# WORK REQUIRED
Say how many lines in the entries below have the word "project" in them, giving only the number.

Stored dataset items
-- -- --

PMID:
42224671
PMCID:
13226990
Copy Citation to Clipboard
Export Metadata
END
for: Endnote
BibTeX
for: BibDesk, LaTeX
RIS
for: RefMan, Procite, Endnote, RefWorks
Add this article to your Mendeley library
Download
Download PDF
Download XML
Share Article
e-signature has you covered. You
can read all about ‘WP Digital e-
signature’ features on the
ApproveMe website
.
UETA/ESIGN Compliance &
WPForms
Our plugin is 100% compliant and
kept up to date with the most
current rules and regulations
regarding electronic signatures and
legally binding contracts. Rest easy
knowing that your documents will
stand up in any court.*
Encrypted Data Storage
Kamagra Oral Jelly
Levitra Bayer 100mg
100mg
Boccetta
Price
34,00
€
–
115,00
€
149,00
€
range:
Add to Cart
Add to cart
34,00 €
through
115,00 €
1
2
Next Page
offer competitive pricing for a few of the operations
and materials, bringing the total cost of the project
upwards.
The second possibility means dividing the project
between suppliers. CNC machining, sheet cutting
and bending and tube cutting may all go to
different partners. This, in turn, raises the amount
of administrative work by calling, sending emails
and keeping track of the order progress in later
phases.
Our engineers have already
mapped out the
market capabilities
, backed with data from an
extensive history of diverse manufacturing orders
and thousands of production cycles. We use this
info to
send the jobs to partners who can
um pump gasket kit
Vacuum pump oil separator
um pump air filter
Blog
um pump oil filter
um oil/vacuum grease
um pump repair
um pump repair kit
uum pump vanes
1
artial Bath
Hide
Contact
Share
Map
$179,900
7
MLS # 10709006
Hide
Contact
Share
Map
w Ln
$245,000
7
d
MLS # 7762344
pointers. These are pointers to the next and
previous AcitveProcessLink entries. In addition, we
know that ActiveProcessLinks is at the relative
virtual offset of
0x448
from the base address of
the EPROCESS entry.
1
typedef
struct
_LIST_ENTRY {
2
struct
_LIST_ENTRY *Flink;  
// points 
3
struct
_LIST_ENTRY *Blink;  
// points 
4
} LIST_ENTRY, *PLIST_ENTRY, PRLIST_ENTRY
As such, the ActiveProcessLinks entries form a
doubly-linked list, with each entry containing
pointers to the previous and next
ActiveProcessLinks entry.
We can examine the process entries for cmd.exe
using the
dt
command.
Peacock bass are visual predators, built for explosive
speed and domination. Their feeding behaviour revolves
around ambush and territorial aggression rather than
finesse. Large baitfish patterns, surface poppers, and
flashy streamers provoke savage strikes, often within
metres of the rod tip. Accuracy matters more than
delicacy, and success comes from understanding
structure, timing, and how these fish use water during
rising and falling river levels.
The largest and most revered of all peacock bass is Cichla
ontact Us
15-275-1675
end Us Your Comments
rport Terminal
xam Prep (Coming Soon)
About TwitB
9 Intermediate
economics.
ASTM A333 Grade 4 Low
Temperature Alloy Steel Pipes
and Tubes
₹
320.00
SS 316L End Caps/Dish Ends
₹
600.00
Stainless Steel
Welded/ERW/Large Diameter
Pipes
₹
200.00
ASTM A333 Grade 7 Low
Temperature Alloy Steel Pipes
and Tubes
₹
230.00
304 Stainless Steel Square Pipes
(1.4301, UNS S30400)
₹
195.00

-- -- --

# RESPONSE TO THIS TASK
2